2 minute read
Case study: Prevent, detect, respond and recover
Being called up in the weekend is always an alarming thing in the cyber world. A large medical practice had just lost all their workstations to ransomware. The malware spread through the workstations within minutes, locking all the computers up rendering them unusable. The RSM cyber team was called to respond.
Notification – The decision was made to not pay the ransom. The first item of discussion was whether the client had cyber insurance (no in this case) and to notify the Australian Cyber Security Centre (ACSC).
Advertisement
Quarantine – While this was happening, the RSM team got onsite to quarantine the infection. Fortunately, the workstations were in an isolated network which protected the critical servers in the cloud and the operational network that was running key medical equipment. This meant that critical functions could still be performed, be it at a slower speed.
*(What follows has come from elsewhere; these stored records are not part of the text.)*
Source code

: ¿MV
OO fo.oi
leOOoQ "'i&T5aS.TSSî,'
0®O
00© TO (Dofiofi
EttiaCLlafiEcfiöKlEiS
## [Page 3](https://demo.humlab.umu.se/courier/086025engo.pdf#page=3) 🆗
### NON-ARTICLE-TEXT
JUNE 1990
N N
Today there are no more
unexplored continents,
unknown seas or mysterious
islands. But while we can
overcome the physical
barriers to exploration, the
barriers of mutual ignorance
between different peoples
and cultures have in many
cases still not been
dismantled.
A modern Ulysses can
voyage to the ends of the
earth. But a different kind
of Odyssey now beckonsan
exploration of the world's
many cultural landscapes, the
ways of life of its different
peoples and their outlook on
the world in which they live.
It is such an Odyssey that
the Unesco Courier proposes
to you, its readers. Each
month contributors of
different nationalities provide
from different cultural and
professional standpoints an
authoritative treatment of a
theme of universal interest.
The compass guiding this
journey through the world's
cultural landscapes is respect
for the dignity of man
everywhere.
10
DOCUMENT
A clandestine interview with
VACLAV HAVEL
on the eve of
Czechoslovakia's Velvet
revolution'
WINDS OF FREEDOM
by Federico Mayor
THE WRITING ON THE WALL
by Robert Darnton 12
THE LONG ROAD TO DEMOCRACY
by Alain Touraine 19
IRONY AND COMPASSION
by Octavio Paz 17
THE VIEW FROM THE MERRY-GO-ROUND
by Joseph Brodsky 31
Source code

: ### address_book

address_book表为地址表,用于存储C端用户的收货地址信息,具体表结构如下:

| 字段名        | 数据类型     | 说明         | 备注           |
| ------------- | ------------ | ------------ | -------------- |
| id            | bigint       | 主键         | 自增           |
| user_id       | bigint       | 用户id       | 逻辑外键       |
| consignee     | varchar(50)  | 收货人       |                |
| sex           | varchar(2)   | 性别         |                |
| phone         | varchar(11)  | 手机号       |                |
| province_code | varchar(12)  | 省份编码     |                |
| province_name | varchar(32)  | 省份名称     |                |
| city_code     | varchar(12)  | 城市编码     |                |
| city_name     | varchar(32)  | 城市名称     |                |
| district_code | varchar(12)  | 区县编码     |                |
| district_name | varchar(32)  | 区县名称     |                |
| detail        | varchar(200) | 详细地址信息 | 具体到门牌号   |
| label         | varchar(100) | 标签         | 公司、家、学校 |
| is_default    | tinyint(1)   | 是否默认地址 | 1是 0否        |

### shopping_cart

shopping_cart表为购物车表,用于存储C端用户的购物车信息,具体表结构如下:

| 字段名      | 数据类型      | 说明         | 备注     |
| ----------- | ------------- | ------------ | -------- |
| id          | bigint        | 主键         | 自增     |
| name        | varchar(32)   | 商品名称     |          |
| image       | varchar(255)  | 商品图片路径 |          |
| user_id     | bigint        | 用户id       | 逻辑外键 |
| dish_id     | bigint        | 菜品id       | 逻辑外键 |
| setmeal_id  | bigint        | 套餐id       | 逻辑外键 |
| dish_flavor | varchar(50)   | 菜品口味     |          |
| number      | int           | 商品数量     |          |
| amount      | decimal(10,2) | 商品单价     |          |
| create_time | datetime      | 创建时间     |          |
Recovery – All workstation data was backed up to the cloud and unaffected. The RSM team worked with the medical practice’s IT staff to help rebuild and restore the workstations. Any workstation that was still functional was wiped clean and restored as a proactive measure from further infection.
Remediate – Once all the workstations were rebuilt and restored, the attention turned to remediation to stop a repeat of the incident. All workstations had an advanced anti-malware End Point Detection and Response (EDR) solution installed to pick up any further infections and stop it in its tracks. Backups were further protected with passwords and further network segmentation was put in place to reduce the ‘blast radius’ in the case of future infection. A user education program was also put in place. Once the immediate remediation was taken care of, the RSM team turned their attention to a cyber uplift program. This started with a gap analysis to the Essential 8 and NIST-CSF frameworks. The client is currently working with RSM and our partners to implement controls to further strengthen measures to prevent, detect, respond and recover from similar incidents in the future.